Financial services company Fifth Third announced today it has completed the issuance of its inaugural $500 million green bond, becoming the first U.S financial institution under $250 billion in assets to issue an ESG bond of any type.

The new bond will fund green projects that align with the Company’s sustainability priorities outlined in its Fifth Third Bancorp Sustainability Bond Framework, in areas including green buildings, renewable energy, energy efficiency and clean transportation. The bond is aligned to the Green Bond Principles published by the International Capital Markets Association for use of proceeds, process for project evaluation and selection, management of proceeds, and reporting.

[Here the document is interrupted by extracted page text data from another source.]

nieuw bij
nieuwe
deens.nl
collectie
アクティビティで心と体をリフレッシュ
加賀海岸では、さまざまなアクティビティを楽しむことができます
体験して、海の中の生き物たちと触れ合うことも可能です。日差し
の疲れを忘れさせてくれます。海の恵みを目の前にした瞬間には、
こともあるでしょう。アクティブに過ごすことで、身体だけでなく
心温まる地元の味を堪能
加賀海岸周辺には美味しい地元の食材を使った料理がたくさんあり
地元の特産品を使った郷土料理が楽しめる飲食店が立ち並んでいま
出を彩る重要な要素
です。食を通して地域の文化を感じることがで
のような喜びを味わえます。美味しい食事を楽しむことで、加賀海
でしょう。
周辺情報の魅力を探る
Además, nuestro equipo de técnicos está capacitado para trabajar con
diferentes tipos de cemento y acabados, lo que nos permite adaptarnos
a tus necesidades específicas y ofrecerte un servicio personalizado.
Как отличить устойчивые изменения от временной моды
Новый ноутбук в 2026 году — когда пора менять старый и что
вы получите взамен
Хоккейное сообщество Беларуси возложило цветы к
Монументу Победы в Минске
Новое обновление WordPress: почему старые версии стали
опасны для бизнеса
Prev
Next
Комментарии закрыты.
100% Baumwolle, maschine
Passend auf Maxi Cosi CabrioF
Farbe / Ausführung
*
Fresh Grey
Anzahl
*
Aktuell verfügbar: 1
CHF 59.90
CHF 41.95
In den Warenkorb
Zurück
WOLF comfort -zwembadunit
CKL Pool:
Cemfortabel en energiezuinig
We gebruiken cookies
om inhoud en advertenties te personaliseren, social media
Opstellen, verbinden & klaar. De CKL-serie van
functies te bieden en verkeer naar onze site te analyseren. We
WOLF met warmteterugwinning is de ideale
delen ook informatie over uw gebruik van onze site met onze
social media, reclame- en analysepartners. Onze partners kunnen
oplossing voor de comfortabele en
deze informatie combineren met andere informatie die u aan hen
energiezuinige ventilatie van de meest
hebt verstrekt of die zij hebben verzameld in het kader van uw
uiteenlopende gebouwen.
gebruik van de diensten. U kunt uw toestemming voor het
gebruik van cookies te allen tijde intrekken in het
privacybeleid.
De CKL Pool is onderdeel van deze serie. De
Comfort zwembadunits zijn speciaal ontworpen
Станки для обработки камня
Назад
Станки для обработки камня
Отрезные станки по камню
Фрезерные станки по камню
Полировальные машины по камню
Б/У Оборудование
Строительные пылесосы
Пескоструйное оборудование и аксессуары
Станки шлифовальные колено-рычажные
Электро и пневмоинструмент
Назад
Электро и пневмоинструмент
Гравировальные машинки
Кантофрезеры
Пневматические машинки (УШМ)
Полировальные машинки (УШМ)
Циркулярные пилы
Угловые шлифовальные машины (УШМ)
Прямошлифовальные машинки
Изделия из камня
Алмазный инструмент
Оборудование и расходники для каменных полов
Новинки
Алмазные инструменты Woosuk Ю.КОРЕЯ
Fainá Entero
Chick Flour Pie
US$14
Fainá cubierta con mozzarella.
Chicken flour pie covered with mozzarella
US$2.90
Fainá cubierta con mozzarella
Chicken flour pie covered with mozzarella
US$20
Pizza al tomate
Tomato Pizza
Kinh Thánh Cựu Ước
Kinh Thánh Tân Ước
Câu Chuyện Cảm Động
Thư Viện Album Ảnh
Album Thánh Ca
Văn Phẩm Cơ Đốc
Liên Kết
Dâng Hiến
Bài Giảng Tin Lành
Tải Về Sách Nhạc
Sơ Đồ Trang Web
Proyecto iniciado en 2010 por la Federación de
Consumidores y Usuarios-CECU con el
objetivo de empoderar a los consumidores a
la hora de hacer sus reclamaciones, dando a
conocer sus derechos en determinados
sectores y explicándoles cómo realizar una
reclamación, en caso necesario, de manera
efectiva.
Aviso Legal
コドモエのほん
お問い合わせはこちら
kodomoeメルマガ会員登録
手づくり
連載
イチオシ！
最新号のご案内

The offering comes as companies worldwide are turning to sustainable finance tools to support ESG-related projects. A recent report from Moody indicated that green bond issuance in the first three quarters of 2021 soared to a record $380 billion, up 75% year-over-year, and estimated that sustainable bond issuance for the year will exceed $1 trillion for the full year.

Today’s announcement also follows a series of other recent sustainability and climate-focused initiatives by Fifth Third. In April this year, the company announced it has joined the Partnership for Carbon Accounting Financials (PCAF). In January, the bank announced that it had reached carbon neutrality in its operations, and in September 2020, Fifth Third launched a new commitment to achieve $8 billion in sustainable finance by 2025.

Jamie Leonard, executive vice president, and chief financial officer, Fifth Third Bancorp.

“With the issuance of our inaugural Green Bond, we are aligning our financing with our investment and lending priorities and extending our leadership in environmental sustainability. Our Green Bond enables us to provide liquidity to our customers in their transition to a sustainable future as well as additional investment opportunities to our investors to meet their investment objectives.”

The offering was led by J.P. Morgan Securities LLC, Fifth Third Securities, Inc., and Citigroup Global Markets, Inc. and co-managed by minority and/or veteran-owned firms, including Academy Securities; CastleOak Securities, L.P.; R. Seelaus & Co., LLC; and Siebert Williams Shank & Co., LLC.